In [1]:
import os
from dotenv import load_dotenv
from langchain.document_loaders import DirectoryLoader, TextLoader
from langchain.text_splitter import CharacterTextSplitter
from langchain.schema import Document
from langchain_openai import OpenAIEmbeddings, ChatOpenAI
from langchain_chroma import Chroma
import numpy as np
from sklearn.manifold import TSNE
import plotly.graph_objects as go
from langchain.memory import ConversationBufferMemory
from langchain.chains import ConversationalRetrievalChain

In [4]:
'''# fancy code

import re

sayi = 0

for file in os.listdir("dataset"):
    with open(f'dataset/{file}') as f:
        text = f.read()
        characters = len(re.findall('\S', text))
    sayi += characters

average = sayi / 281
print(f"The average number of these documents: {average}")'''

  characters = len(re.findall('\S', text))

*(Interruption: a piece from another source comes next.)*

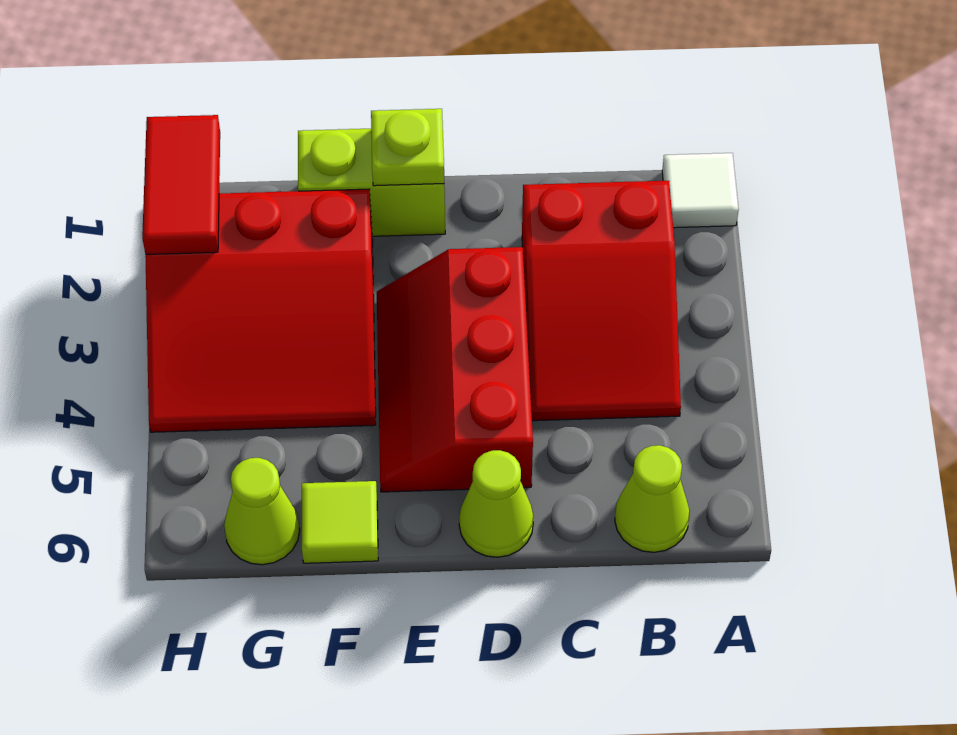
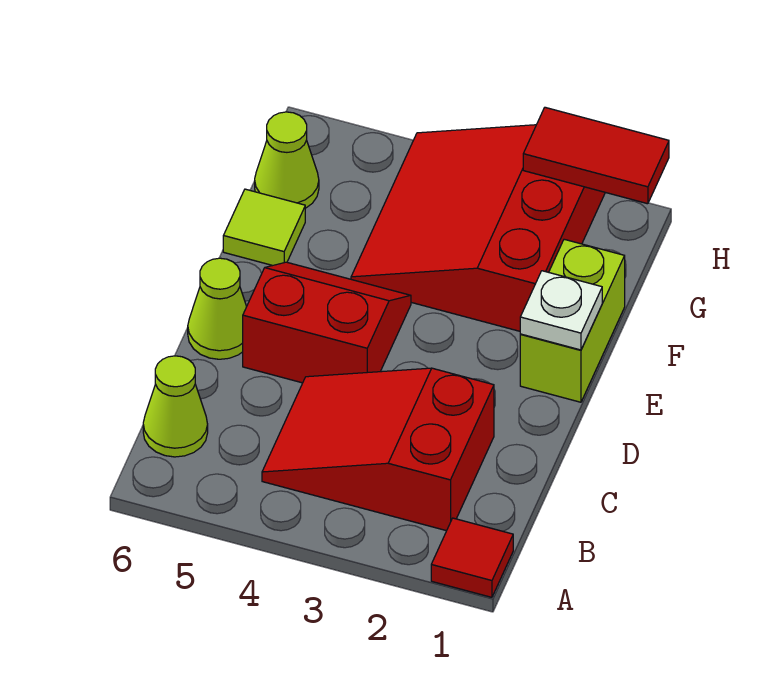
white tile A1 level 1 -> red tile A1 level 1
red slope D3:E5 level 1 top D -> red slope D4:E5 level 1 top D
lime plate E1 level 2 -> white plate E1 level 2

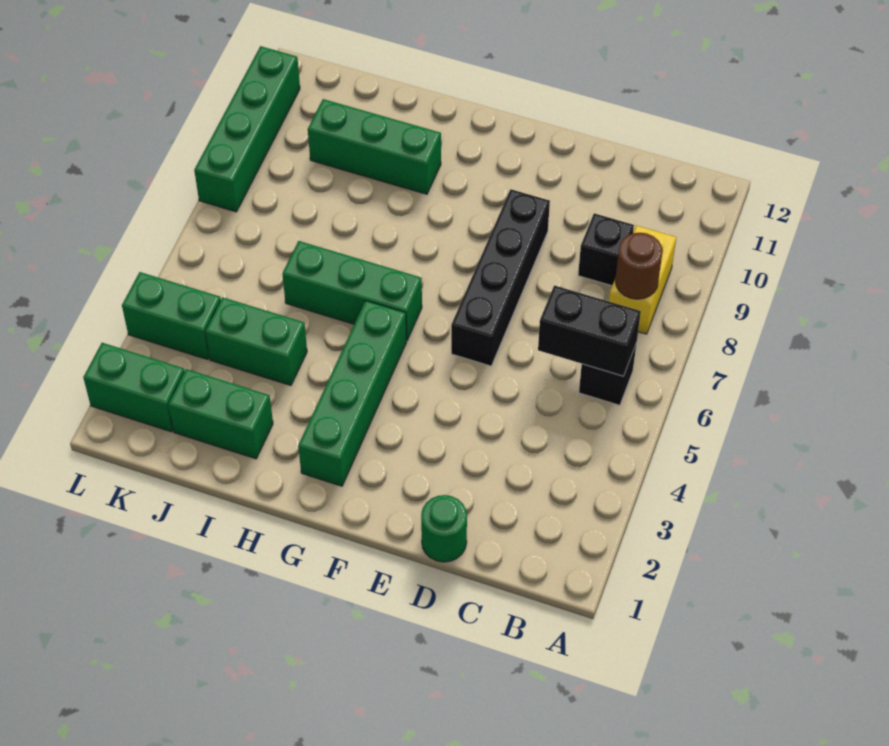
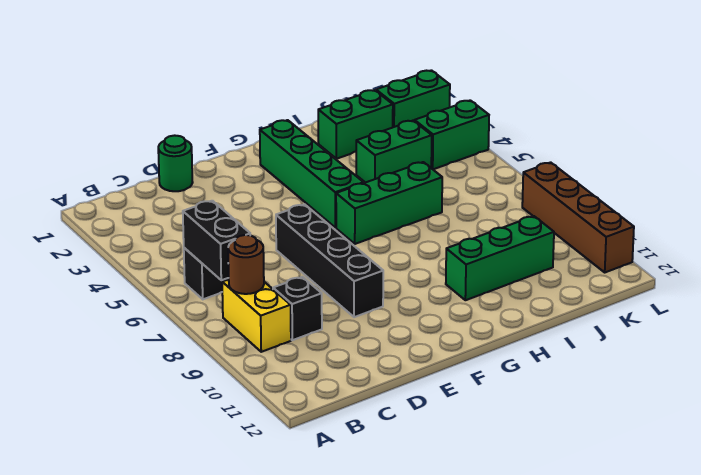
black brick B6:C6 level 2 -> black brick B6:B7 level 2
green brick L8:L11 level 1 -> brown brick L8:L11 level 1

'# fancy code\n\nimport re\n\nsayi = 0\n\nfor file in os.listdir("dataset"):\n    with open(f\'dataset/{file}\') as f:\n        text = f.read()\n        characters = len(re.findall(\'\\S\', text))\n    sayi += characters\n\naverage = sayi / 281\nprint(f"The average number of these documents: {average}")'

In [5]:
MODEL = "gpt-4o-mini"
db_name = "C:/Users/aalperen.arda/Documents/GitHub/LLM-Biography-Analysis/main/json_output"

In [6]:
text_loader_kwargs = {'encoding': 'utf-8'}
documents = []

for file in os.listdir(db_name):
    path = os.path.join(db_name, file)
    loader = TextLoader(path, **text_loader_kwargs)
    docs = loader.load()
    for doc in docs:
        doc.metadata["doc_type"] = os.path.splitext(file)[0]  # dosya adı
        documents.append(doc)

In [7]:
text_splitter = CharacterTextSplitter(chunk_size=500, chunk_overlap=70)
chunks = text_splitter.split_documents(documents)

In [8]:
len(chunks)

281

In [9]:
embeddings = OpenAIEmbeddings()

vectorstore = Chroma.from_documents(documents=chunks, embedding=embeddings, persist_directory=db_name)
print(f"Vectorstore created with {vectorstore._collection.count()} documents")

Vectorstore created with 281 documents


In [10]:
# create a new Chat with OpenAI
llm = ChatOpenAI(temperature=0.7, model_name=MODEL)

# set up the conversation memory for the chat
memory = ConversationBufferMemory(memory_key='chat_history', return_messages=True)

# the retriever is an abstraction over the VectorStore that will be used during RAG
retriever = vectorstore.as_retriever()

# putting it together: set up the conversation chain with the GPT 4o-mini LLM, the vector store and memory
conversation_chain = ConversationalRetrievalChain.from_llm(llm=llm, retriever=retriever, memory=memory)

  memory = ConversationBufferMemory(memory_key='chat_history', return_messages=True)


In [30]:
soru = "kaç tane alperen var o zaman söyle"
yanit = conversation_chain.invoke({"question": soru})
print(yanit["answer"])

İki kişi "Alperen" ismine sahip: Alperen Toprak ve Alperen.